Monday, 23 April 2012

2015 Tanzania election is likely ruling party will lose majority on Parliament

As CCM intrigues intensify, everyone’s talking about Ole Millya... Ole who?

By JENERALI ULIMWENGU

Ordinarily, a regional chief of a youth organisation of a political party would be small fry, and whatever he did would not add up to much in the general scheme of things political.

Still, when James Ole Millya, chair of the Arusha CCM regional youth wing, made a personal decision last week, it was something to write home about.

The young man called a press meeting to state that he was resigning all his party leadership positions, quitting the party he had been born into and — the shocker — joining the main opposition party and CCM’s current nemesis, Chadema.

But why would this relatively unimportant young man in a provincial setting have the chattering classes agog by simply changing party allegiance in a system where parties actually mean nothing?

For starters, Tanzanian officials never resign from office no matter what goes wrong on their watch.

A ferryboat capsizes, killing hundreds of voyagers and nobody in the transportation sector takes responsibility; a train is derailed and passengers are killed, and nothing happens; an ammunitions dump explodes, killing civilians, seriously damaging property and sowing panic and nobody in the defence ministry seems gravely concerned, et cetera et cetera.
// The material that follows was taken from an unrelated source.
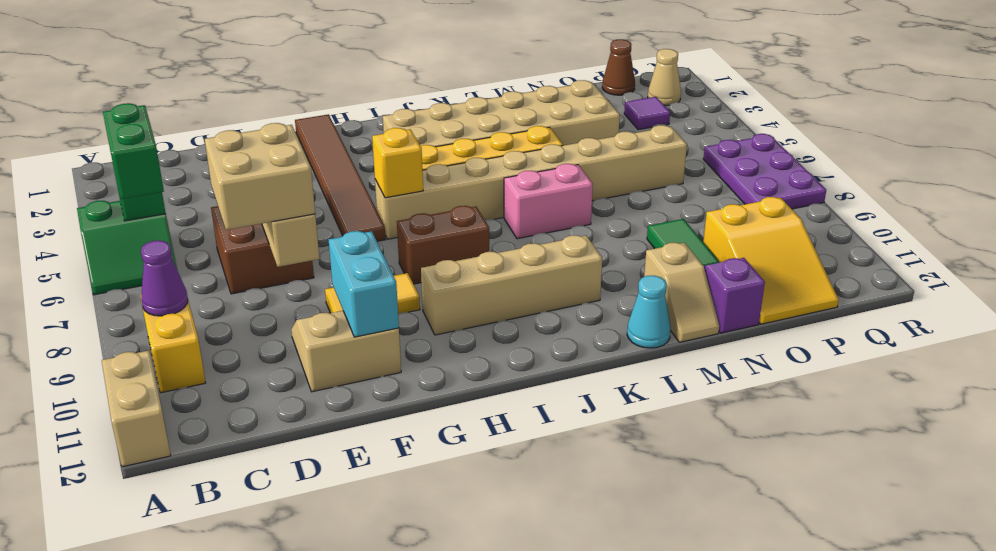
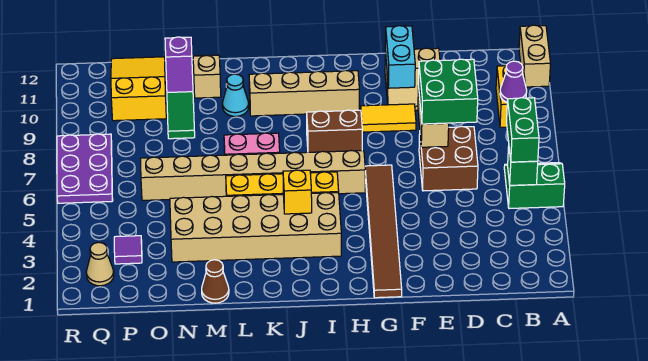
tan 2x2 brick [205,123,315,230] -> green 2x2 brick [418,59,478,124]
yellow 1x1 brick [372,128,423,198] -> yellow 1x1 brick moved to [283,170,312,214]
cyan 1x1 cone [627,276,671,348] -> cyan 1x1 cone moved to [222,74,249,116]
brown 1x1 cone [602,39,635,95] -> brown 1x1 cone moved to [202,260,229,303]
That is when something has gone awry in an area for which someone is supposedly responsible.

There is also the case where someone has been abused by a superior or a system, where they know they are being treated shabbily and that there might be a better world outside the abusive setup, but they simply do not quit, for quitting is un-Tanzanian.

Like the nail on the wall, they keep receiving the hammer blows until the whole edifice crumbles with them in it.

So, why was this young man doing what is not the done thing in our culture, people are still asking.

For one thing, it is well known that this youth is a close ally of former prime minister Edward Lowassa, who resigned five years ago over an energy procurement scandal, but who is consistently reported as having presidential ambitions for 2015.

Lowassa is also known to harbour a grievance against President Jakaya Kikwete because he believes the latter left him holding the bag when they had both been involved in the controversial deal (in fact, in a recent top party caucus chaired by Kikwete, Lowassa said as much).


Lowassa’s unhappiness has not been lessened by efforts within his party to make him the sacrificial lamb in a hypocritical campaign against corruption.

There has been speculation that Lowassa, who has a huge following within the ruling party, could leave the party if he suspects it will not choose him as its presidential candidate.

So is Ole Millya a forerunner, a water tester sent to check the temperature both within Chadema and in the reaction of the public before Lowassa joins in?

Or is he — as a section of the press has suggested — a spy embedded within Chadema to gain firsthand knowledge of the main foe Lowassa will face in case his party picks him in 2015?

But statements that have been made thus far suggest that there may be more defections from the ruling party to Chadema in the coming few months, especially during the internal party elections taking place this year, in which the spurious debate over who is corrupt and who is not — in a party that has itself become synonymous with corruption — will create many casualties who may then jump to Chadema.

If that becomes the trend, it may not be long before Chadema is inundated by masses of immigrants from CCM, soon making that opposition party the ruling outfit and sending CCM the way of the Kanus and UNIPs of this world.

Indeed, could Lowassa be saying, if they don’t pick me I’ll strengthen Chadema and help it form the coming government, even if I am not in it?